Fragment dokumentu
┄┄┄┄┄┄┄┄┄┄

Jesteśmy małżeństwem prawie 20 lat, na początku bardzo się kochaliśmy.
Nie układało nam się już od dawna, pomimo (a może właśnie dlatego) osiągnięcia tzw. sukcesu życiowego, posiadania wspaniałych dzieci itp.. Od kilku lat próbowałem skończyć to wyjątkowo toksyczne i wybuchowe małżeństwo, ale jednak rozum ciągle przegrywał z sercem - po prostu nadal ją kochałem. Ciągłe awantury, kłótnie, ciche tygodnie, moje wyprowadzki, powroty, potem kilka/naście dni dobrze, i tak w kółko...
Główną przyczyną była, jak teraz sądzę - walka o dominację w małżeństwie, i brak szczerych rozmów o wzajemnych oczekiwaniach, rozczarowaniach itp. Zawsze jej musiało być na wierzchu, wszystko tak jak chce ona, a winny wszystkiego złego - oczywiście zawsze tylko ja...Ja raczej nie mam charakteru osoby dominującej (choć jestem wybuchowy) , ale swoje zdanie w wielu sprawach mam, i nie zawsze pozwolę sobie narzucić kobiecej "zwierzchności" tylko dla świętego spokoju...Tym bardziej ,że ona demonstracyjnie okazuje pogardę dla "pokonanych" i raczej nie uznaje słowa "przepraszam", to wg niej brak honoru i godności...
Awantury bywały karczemne, straszne wyzwiska, upokarzanie z obu stron, latały przysłowiowe talerze - rzadko o coś poważnego, raczej o drobiazgi ...Raniła mnie niewyobrażalnie, ja ją czasem też, ale mimo wszystko na pewno nie aż tak , jak ona...nie chcę wnikać w szczegóły, ale to była prawdziwa masakra. Dla niej powód zawsze się jakiś znalazł ...

┄┄┄┄┄┄┄┄┄┄

Zadanie 1
Proszę wyjaśnić w jednym do trzech zdań, dlaczego według tekstu o małżeństwie wieloletnie próby zakończenia związku nie przynosiły skutku.
Tekst o małżeństwie i wykaz stanowią odrębne, niezwiązane ze sobą materiały.

┄┄┄┄┄┄┄┄┄┄

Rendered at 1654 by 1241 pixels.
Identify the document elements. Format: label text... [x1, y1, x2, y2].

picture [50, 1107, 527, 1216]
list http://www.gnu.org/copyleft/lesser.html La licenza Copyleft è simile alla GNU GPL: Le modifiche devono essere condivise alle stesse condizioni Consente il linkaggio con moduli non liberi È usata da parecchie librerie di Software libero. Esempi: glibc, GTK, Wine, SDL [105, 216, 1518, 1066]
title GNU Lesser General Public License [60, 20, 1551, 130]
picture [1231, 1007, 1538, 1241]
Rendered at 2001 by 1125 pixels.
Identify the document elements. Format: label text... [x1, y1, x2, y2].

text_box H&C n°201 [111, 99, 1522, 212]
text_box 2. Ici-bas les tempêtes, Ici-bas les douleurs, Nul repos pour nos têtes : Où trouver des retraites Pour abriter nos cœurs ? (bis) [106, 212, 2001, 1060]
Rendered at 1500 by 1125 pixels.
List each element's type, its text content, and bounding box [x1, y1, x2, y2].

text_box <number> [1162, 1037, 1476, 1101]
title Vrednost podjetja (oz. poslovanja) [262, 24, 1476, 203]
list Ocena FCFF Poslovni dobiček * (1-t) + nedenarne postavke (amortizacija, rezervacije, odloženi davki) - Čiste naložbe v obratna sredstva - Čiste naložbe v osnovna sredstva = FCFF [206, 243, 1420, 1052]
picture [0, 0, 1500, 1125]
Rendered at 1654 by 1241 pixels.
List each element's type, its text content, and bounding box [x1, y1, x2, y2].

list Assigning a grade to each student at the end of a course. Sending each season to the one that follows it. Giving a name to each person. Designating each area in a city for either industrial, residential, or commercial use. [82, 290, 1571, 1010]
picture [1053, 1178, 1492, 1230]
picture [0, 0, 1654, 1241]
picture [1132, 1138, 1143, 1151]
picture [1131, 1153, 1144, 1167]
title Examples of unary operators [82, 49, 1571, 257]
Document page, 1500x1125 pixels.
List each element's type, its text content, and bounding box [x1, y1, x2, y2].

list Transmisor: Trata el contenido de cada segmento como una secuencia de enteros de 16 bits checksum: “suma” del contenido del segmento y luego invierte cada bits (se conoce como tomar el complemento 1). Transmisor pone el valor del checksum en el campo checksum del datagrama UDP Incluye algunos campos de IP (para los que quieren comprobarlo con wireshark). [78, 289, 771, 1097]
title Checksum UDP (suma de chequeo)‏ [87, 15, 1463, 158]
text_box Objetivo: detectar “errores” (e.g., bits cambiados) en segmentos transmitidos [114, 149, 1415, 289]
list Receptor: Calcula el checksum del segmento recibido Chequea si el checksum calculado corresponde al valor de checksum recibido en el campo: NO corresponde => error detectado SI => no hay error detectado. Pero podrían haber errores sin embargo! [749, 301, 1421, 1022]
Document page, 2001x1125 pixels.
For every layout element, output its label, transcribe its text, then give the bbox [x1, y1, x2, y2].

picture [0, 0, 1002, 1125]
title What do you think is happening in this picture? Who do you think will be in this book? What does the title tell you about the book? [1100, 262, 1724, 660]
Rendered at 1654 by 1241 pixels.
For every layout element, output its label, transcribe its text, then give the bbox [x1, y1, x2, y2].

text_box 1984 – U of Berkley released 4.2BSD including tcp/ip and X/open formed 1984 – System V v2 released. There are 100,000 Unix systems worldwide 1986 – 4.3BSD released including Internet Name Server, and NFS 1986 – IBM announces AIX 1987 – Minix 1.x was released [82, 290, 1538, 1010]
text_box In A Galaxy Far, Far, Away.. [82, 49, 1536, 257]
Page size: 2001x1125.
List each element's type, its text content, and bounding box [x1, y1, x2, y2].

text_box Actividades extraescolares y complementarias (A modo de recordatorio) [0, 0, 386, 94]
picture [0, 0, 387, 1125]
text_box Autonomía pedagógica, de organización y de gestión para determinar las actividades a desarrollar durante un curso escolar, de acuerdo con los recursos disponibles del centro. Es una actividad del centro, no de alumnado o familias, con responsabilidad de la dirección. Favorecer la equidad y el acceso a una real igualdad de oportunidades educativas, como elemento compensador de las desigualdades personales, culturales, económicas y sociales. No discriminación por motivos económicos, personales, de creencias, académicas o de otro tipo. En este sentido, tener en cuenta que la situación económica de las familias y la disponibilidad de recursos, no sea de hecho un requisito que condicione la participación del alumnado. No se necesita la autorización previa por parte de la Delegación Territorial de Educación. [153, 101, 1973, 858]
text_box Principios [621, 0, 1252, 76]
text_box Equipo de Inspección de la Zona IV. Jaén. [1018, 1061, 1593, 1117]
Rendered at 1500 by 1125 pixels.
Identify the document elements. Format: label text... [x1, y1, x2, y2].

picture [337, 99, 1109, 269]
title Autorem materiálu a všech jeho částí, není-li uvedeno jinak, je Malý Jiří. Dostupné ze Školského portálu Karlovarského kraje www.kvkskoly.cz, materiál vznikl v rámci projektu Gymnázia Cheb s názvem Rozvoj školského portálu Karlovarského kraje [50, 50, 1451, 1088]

┄┄┄┄┄┄┄┄┄┄

Zadanie 2
Proszę wypisać z wykazu wiersze od wiersza zawierającego „Document page, 2001x1125 pixels.” do wiersza zawierającego „title What do”, łącznie z oboma.

Wynik zadania 1
Próby te kończyły się niepowodzeniem, ponieważ rozum ciągle przegrywał z sercem: uczucie do żony wciąż trwało.

Wynik zadania 2
Document page, 2001x1125 pixels.
For every layout element, output its label, transcribe its text, then give the bbox [x1, y1, x2, y2].

picture [0, 0, 1002, 1125]
title What do you think is happening in this picture? Who do you think will be in this book? What does the title tell you about the book? [1100, 262, 1724, 660]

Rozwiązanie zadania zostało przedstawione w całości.